### TASK TO CARRY OUT
Reproduce exactly the lines below from the one containing "(125, 445) none -> (103, 511) //" through the one containing "[244,190,511,205] Sun java...", including both, and nothing else.

Records from a data collection:
━━━
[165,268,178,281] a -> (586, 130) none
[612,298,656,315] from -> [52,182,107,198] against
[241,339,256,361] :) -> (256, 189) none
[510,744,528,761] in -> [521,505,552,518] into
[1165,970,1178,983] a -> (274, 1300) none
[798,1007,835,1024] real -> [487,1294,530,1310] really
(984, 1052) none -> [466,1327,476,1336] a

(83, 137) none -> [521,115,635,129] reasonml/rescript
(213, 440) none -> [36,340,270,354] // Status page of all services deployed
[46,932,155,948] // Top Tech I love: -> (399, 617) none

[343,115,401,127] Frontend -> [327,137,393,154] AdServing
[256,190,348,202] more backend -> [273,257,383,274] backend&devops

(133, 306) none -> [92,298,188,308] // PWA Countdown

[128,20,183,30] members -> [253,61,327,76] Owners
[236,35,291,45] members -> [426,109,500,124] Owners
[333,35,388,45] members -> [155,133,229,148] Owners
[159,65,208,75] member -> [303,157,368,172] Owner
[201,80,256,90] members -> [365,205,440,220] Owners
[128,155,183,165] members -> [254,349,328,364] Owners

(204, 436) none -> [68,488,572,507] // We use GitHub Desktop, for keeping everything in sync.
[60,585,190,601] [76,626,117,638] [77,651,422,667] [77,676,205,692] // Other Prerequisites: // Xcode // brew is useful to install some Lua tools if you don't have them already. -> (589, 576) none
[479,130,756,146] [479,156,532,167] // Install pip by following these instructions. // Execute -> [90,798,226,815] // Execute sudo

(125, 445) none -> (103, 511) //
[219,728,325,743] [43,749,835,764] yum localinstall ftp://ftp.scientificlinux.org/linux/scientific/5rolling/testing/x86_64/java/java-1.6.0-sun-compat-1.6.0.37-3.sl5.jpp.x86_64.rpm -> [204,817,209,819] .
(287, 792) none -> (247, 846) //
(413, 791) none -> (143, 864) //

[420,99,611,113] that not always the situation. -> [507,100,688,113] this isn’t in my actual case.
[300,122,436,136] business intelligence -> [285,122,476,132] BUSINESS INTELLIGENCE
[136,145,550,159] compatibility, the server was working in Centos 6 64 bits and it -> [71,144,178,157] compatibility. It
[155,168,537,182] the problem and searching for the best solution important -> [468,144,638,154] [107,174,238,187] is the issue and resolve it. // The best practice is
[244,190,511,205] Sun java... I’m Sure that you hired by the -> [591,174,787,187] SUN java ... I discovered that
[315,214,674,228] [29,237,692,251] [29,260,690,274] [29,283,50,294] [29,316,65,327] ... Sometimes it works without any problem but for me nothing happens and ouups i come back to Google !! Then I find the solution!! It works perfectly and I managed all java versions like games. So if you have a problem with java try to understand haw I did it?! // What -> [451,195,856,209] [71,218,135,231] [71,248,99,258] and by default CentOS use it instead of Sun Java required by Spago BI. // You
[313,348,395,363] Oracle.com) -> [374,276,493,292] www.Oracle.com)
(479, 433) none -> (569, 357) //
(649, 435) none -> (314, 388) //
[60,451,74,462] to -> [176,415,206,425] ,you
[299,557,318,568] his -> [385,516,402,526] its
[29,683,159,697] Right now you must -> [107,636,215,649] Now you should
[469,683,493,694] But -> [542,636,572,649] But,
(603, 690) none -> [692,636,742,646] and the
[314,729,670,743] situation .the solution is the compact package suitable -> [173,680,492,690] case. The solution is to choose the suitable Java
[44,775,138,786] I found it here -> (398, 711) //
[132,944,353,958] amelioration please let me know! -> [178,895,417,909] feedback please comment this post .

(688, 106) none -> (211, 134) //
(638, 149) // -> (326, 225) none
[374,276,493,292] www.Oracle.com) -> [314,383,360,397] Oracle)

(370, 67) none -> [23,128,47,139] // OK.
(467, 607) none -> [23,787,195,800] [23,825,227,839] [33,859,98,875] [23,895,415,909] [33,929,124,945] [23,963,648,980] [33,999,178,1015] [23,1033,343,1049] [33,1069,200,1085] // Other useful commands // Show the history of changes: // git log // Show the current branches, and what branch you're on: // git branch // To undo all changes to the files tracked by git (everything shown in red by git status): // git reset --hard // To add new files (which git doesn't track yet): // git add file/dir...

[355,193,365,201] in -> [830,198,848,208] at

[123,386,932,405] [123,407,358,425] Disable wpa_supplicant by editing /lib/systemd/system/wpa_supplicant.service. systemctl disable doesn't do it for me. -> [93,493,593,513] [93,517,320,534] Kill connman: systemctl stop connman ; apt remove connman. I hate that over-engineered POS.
━━━
### RESULT OF THIS EXERCISE
(125, 445) none -> (103, 511) //
[219,728,325,743] [43,749,835,764] yum localinstall ftp://ftp.scientificlinux.org/linux/scientific/5rolling/testing/x86_64/java/java-1.6.0-sun-compat-1.6.0.37-3.sl5.jpp.x86_64.rpm -> [204,817,209,819] .
(287, 792) none -> (247, 846) //
(413, 791) none -> (143, 864) //

[420,99,611,113] that not always the situation. -> [507,100,688,113] this isn’t in my actual case.
[300,122,436,136] business intelligence -> [285,122,476,132] BUSINESS INTELLIGENCE
[136,145,550,159] compatibility, the server was working in Centos 6 64 bits and it -> [71,144,178,157] compatibility. It
[155,168,537,182] the problem and searching for the best solution important -> [468,144,638,154] [107,174,238,187] is the issue and resolve it. // The best practice is
[244,190,511,205] Sun java... I’m Sure that you hired by the -> [591,174,787,187] SUN java ... I discovered that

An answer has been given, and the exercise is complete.